● TEXTE SOURCE
------------------------------

Ces vers, que le poète fait prononcer à Henri IV, expriment en réalité sa propre pensée. Il semble quelquefois préférer la religion protestante à la catholique. Mais, si elle est moins absurde et moins superstitieuse, peu importe, après tout, le nombre des drogues avec lesquelles une religion nous empoisonne.

C’est un lieu commun de dire que Voltaire fut « le génie de la destruction ». On reproche au xviiie siècle en général d’avoir tout ruiné sans rien rebâtir. N’est-ce donc pas sur les principes des philosophes que se constitua la société moderne ? Et quand même leur œuvre, à la considérer en soi, eût été purement destructive, ruiner les erreurs, les préjugés, les abus, n’est-ce pas édifier la vérité et la justice ? Pareillement on accuse Voltaire de jeter à bas le catholicisme sans y rien substituer. On l’en accusait déjà de son temps. Et il s’écrie : « Quoi ! un animal féroce a sucé le sang de mes proches, je vous dis de vous défaire de cette bête, et vous me demandez ce qu’on mettra à sa place ! » (Exam. important, XLIII, 204). Après avoir tué le lion de Némée ou l’hydre de Lerne, Hercule devait-il donc mettre à leur place de nouveaux monstres ?

------------------------------

● TRAVAIL À FAIRE
- a) Recopiez à l'identique un passage du texte sur Voltaire : commencez aux mots "C’est un lieu" et arrêtez-vous après "de nouveaux monstres ?".
- b) Dans le texte sur Voltaire, pourquoi une œuvre qui ne ferait que détruire ne mériterait-elle pas d'être blâmée ? Répondez en une à trois phrases.
- c) Veuillez prolonger le texte sur Voltaire en reprenant juste après sa dernière phrase.

------------------------------

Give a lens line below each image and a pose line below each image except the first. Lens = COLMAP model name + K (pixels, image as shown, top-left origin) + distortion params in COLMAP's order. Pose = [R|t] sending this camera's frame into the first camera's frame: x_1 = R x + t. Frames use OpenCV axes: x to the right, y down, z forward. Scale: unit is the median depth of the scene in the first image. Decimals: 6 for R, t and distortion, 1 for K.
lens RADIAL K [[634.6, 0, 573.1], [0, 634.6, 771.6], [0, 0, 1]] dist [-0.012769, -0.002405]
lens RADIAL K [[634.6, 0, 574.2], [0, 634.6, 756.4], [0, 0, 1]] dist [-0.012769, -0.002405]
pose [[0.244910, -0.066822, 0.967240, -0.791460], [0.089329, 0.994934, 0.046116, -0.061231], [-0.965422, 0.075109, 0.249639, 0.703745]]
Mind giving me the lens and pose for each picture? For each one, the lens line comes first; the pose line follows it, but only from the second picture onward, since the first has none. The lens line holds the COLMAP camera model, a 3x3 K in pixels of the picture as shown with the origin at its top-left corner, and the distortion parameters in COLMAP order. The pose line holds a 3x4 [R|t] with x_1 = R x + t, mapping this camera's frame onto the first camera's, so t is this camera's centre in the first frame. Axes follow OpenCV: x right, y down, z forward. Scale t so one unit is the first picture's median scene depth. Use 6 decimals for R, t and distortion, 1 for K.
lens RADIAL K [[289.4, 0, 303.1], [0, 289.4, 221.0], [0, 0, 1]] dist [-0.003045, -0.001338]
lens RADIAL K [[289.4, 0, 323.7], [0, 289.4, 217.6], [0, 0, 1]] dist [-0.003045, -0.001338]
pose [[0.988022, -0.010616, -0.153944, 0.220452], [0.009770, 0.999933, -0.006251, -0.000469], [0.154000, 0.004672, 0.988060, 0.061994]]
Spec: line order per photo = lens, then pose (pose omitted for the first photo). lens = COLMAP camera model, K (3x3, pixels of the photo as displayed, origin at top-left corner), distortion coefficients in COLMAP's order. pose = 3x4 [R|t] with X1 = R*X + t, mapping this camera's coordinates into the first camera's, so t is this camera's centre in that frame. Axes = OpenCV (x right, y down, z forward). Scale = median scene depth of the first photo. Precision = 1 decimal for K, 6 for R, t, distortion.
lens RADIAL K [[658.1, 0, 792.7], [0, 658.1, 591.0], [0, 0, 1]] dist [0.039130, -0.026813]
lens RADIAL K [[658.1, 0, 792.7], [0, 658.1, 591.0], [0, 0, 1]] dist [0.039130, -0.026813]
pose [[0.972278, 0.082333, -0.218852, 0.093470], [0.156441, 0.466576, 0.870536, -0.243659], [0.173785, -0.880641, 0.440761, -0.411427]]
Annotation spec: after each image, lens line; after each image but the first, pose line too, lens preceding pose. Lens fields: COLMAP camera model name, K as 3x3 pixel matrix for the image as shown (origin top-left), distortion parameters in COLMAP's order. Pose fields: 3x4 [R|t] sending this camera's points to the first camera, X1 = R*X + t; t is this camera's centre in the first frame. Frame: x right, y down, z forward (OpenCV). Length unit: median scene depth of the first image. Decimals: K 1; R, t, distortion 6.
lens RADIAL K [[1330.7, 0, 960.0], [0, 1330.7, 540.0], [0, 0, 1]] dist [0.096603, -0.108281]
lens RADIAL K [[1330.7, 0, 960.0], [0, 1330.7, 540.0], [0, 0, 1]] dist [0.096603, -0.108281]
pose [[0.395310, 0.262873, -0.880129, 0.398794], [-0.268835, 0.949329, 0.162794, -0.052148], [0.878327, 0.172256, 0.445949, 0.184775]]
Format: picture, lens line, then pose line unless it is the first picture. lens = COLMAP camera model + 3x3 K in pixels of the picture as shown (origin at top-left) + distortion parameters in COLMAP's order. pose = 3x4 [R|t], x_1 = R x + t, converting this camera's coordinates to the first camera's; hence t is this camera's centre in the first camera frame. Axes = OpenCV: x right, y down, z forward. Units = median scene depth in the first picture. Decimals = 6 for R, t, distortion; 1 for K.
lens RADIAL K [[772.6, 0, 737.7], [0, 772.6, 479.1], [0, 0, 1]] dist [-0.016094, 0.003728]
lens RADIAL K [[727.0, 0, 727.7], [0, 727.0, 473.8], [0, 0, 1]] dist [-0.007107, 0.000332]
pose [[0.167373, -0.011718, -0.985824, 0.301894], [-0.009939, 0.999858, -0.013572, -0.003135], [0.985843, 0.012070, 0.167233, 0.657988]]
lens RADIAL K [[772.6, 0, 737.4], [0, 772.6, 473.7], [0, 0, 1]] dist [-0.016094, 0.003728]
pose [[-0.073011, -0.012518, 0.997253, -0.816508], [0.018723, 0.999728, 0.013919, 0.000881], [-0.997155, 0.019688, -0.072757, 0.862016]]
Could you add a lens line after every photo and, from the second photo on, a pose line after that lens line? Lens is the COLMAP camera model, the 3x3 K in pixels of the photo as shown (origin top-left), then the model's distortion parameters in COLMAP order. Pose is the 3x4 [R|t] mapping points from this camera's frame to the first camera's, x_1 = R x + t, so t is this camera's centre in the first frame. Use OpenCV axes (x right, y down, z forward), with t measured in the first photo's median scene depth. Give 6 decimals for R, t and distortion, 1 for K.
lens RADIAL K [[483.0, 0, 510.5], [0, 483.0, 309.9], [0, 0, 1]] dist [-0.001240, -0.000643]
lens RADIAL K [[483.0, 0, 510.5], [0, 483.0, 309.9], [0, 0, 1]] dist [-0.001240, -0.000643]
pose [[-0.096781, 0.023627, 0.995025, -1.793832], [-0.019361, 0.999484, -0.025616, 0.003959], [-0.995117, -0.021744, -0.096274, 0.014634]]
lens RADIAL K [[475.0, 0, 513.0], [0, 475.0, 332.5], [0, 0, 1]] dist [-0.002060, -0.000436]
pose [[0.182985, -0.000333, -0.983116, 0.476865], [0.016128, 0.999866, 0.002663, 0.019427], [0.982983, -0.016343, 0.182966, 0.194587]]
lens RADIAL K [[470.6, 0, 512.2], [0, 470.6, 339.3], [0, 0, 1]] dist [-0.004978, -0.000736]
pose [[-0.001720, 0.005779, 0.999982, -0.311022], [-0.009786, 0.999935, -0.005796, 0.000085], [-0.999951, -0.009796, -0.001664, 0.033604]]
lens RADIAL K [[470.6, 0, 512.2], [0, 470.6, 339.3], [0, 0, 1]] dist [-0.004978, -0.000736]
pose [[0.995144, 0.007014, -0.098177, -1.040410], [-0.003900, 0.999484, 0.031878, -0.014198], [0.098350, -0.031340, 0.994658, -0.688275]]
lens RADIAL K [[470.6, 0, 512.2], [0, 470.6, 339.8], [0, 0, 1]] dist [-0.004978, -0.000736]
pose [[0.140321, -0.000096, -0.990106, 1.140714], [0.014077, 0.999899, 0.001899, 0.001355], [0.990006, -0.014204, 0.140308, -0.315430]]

------------------------------

● RÉPONSES
- a)
C’est un lieu commun de dire que Voltaire fut « le génie de la destruction ». On reproche au xviiie siècle en général d’avoir tout ruiné sans rien rebâtir. N’est-ce donc pas sur les principes des philosophes que se constitua la société moderne ? Et quand même leur œuvre, à la considérer en soi, eût été purement destructive, ruiner les erreurs, les préjugés, les abus, n’est-ce pas édifier la vérité et la justice ? Pareillement on accuse Voltaire de jeter à bas le catholicisme sans y rien substituer. On l’en accusait déjà de son temps. Et il s’écrie : « Quoi ! un animal féroce a sucé le sang de mes proches, je vous dis de vous défaire de cette bête, et vous me demandez ce qu’on mettra à sa place ! » (Exam. important, XLIII, 204). Après avoir tué le lion de Némée ou l’hydre de Lerne, Hercule devait-il donc mettre à leur place de nouveaux monstres ?

- b) Ruiner les erreurs, les préjugés et les abus revient à édifier la vérité et la justice. Une œuvre purement destructive de ce genre construit donc quelque chose.

- c)
Au reste, Voltaire ne prétend pas ruiner du jour au lendemain la religion catholique. Il est encore trop tôt ; attendons que le peuple puisse s’en passer. Jusque-là, bornons-nous à surveiller et à contenir l’Église, à rabaisser son orgueil, à réprimer surtout son fanatisme. Certes la philosophie commence de répandre la lumière parmi les nations, et non seulement dans les classes cultivées, mais jusque dans la foule. Pourtant ce n’est encore que l’aube des temps nouveaux. Sans cesser d’être actifs, soyons patients.